Dataset entries

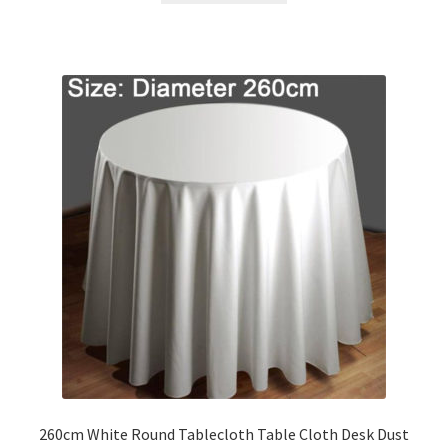
260cm White Round Tablecloth Table Cloth Desk Dust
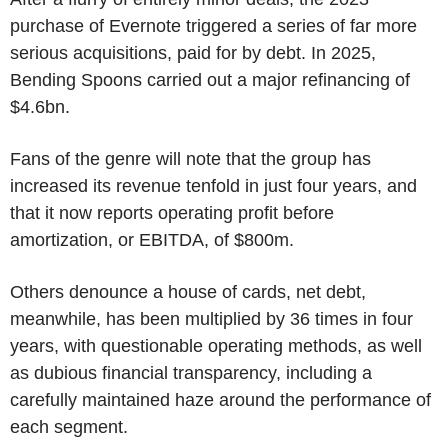
purchase of Evernote triggered a series of far more
serious acquisitions, paid for by debt. In 2025,
Bending Spoons carried out a major refinancing of
$4.6bn.
Fans of the genre will note that the group has
increased its revenue tenfold in just four years, and
that it now reports operating profit before
amortization, or EBITDA, of $800m.
Others denounce a house of cards, net debt,
meanwhile, has been multiplied by 36 times in four
years, with questionable operating methods, as well
as dubious financial transparency, including a
carefully maintained haze around the performance of
each segment.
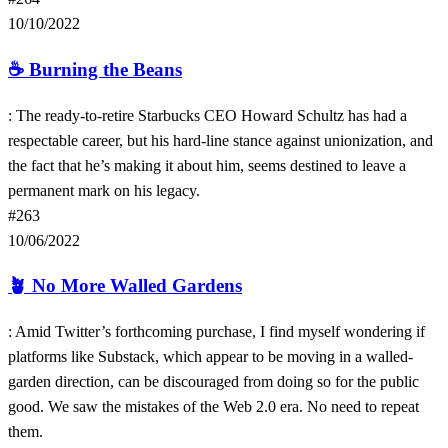
10/10/2022
☕️
Burning the Beans
: The ready-to-retire Starbucks CEO Howard Schultz has had a
respectable career, but his hard-line stance against unionization, and
the fact that he’s making it about him, seems destined to leave a
permanent mark on his legacy.
#263
10/06/2022
🪴
No More Walled Gardens
: Amid Twitter’s forthcoming purchase, I find myself wondering if
platforms like Substack, which appear to be moving in a walled-
garden direction, can be discouraged from doing so for the public
good. We saw the mistakes of the Web 2.0 era. No need to repeat
them.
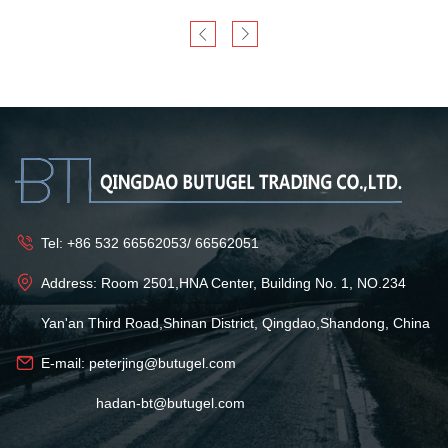
Tel:
+86 532 66562053
/
66562051
Address: Room 2501,HNA Center, Building No. 1, NO.234
Yan'an Third Road,Shinan District, Qingdao,Shandong, China
E-mail:
peterjing@butugel.com
hadan-bt@butugel.com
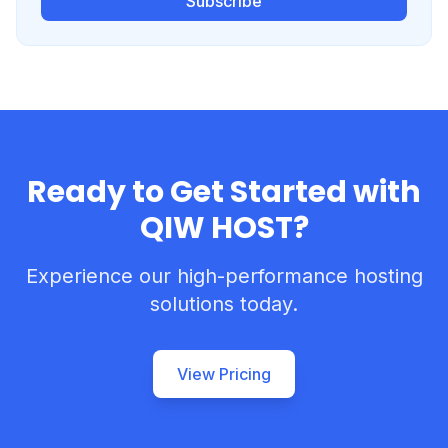
Subscribe
Ready to Get Started with
QIW HOST?
Experience our high-performance hosting
solutions today.
View Pricing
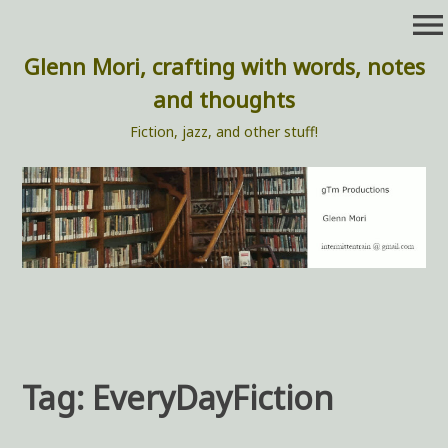
Skip
menu
to
content
Glenn Mori, crafting with words, notes
and thoughts
Fiction, jazz, and other stuff!
Tag:
EveryDayFiction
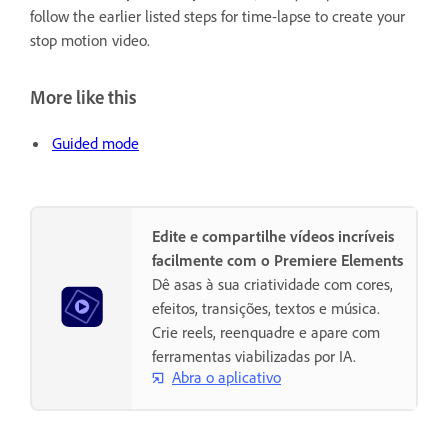
follow the earlier listed steps for time-lapse to create your
stop motion video.
More like this
Guided mode
Edite e compartilhe vídeos incríveis
facilmente com o Premiere Elements
Dê asas à sua criatividade com cores,
efeitos, transições, textos e música.
Crie reels, reenquadre e apare com
ferramentas viabilizadas por IA.
Abra o aplicativo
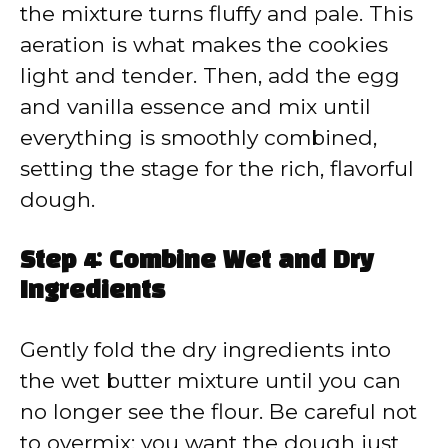
the mixture turns fluffy and pale. This
aeration is what makes the cookies
light and tender. Then, add the egg
and vanilla essence and mix until
everything is smoothly combined,
setting the stage for the rich, flavorful
dough.
Step 4: Combine Wet and Dry
Ingredients
Gently fold the dry ingredients into
the wet butter mixture until you can
no longer see the flour. Be careful not
to overmix; you want the dough just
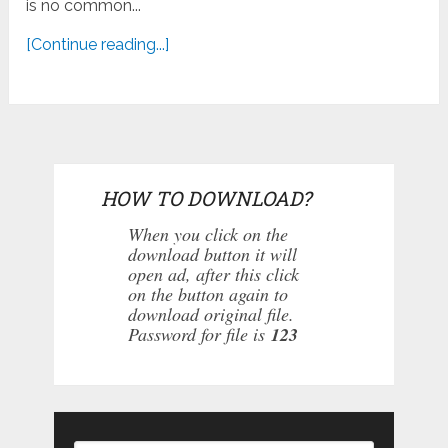
is no common...
[Continue reading...]
HOW TO DOWNLOAD?
When you click on the
download button it will
open ad, after this click
on the button again to
download original file.
Password for file is
123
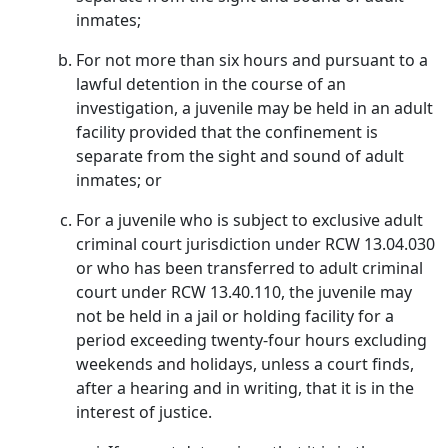
inmates;
For not more than six hours and pursuant to a
lawful detention in the course of an
investigation, a juvenile may be held in an adult
facility provided that the confinement is
separate from the sight and sound of adult
inmates; or
For a juvenile who is subject to exclusive adult
criminal court jurisdiction under RCW 13.04.030
or who has been transferred to adult criminal
court under RCW 13.40.110, the juvenile may
not be held in a jail or holding facility for a
period exceeding twenty-four hours excluding
weekends and holidays, unless a court finds,
after a hearing and in writing, that it is in the
interest of justice.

» What to work on
The entries above need to be output again in full, exactly, and without pictures.

» The completed task
260cm White Round Tablecloth Table Cloth Desk Dust
purchase of Evernote triggered a series of far more
serious acquisitions, paid for by debt. In 2025,
Bending Spoons carried out a major refinancing of
$4.6bn.
Fans of the genre will note that the group has
increased its revenue tenfold in just four years, and
that it now reports operating profit before
amortization, or EBITDA, of $800m.
Others denounce a house of cards, net debt,
meanwhile, has been multiplied by 36 times in four
years, with questionable operating methods, as well
as dubious financial transparency, including a
carefully maintained haze around the performance of
each segment.
10/10/2022
☕️
Burning the Beans
: The ready-to-retire Starbucks CEO Howard Schultz has had a
respectable career, but his hard-line stance against unionization, and
the fact that he’s making it about him, seems destined to leave a
permanent mark on his legacy.
#263
10/06/2022
🪴
No More Walled Gardens
: Amid Twitter’s forthcoming purchase, I find myself wondering if
platforms like Substack, which appear to be moving in a walled-
garden direction, can be discouraged from doing so for the public
good. We saw the mistakes of the Web 2.0 era. No need to repeat
them.
Tel:
+86 532 66562053
/
66562051
Address: Room 2501,HNA Center, Building No. 1, NO.234
Yan'an Third Road,Shinan District, Qingdao,Shandong, China
E-mail:
peterjing@butugel.com
hadan-bt@butugel.com
Subscribe
Ready to Get Started with
QIW HOST?
Experience our high-performance hosting
solutions today.
View Pricing
Skip
menu
to
content
Glenn Mori, crafting with words, notes
and thoughts
Fiction, jazz, and other stuff!
Tag:
EveryDayFiction
follow the earlier listed steps for time-lapse to create your
stop motion video.
More like this
Guided mode
Edite e compartilhe vídeos incríveis
facilmente com o Premiere Elements
Dê asas à sua criatividade com cores,
efeitos, transições, textos e música.
Crie reels, reenquadre e apare com
ferramentas viabilizadas por IA.
Abra o aplicativo
the mixture turns fluffy and pale. This
aeration is what makes the cookies
light and tender. Then, add the egg
and vanilla essence and mix until
everything is smoothly combined,
setting the stage for the rich, flavorful
dough.
Step 4: Combine Wet and Dry
Ingredients
Gently fold the dry ingredients into
the wet butter mixture until you can
no longer see the flour. Be careful not
to overmix; you want the dough just
is no common...
[Continue reading...]
HOW TO DOWNLOAD?
When you click on the
download button it will
open ad, after this click
on the button again to
download original file.
Password for file is
123
inmates;
For not more than six hours and pursuant to a
lawful detention in the course of an
investigation, a juvenile may be held in an adult
facility provided that the confinement is
separate from the sight and sound of adult
inmates; or
For a juvenile who is subject to exclusive adult
criminal court jurisdiction under RCW 13.04.030
or who has been transferred to adult criminal
court under RCW 13.40.110, the juvenile may
not be held in a jail or holding facility for a
period exceeding twenty-four hours excluding
weekends and holidays, unless a court finds,
after a hearing and in writing, that it is in the
interest of justice.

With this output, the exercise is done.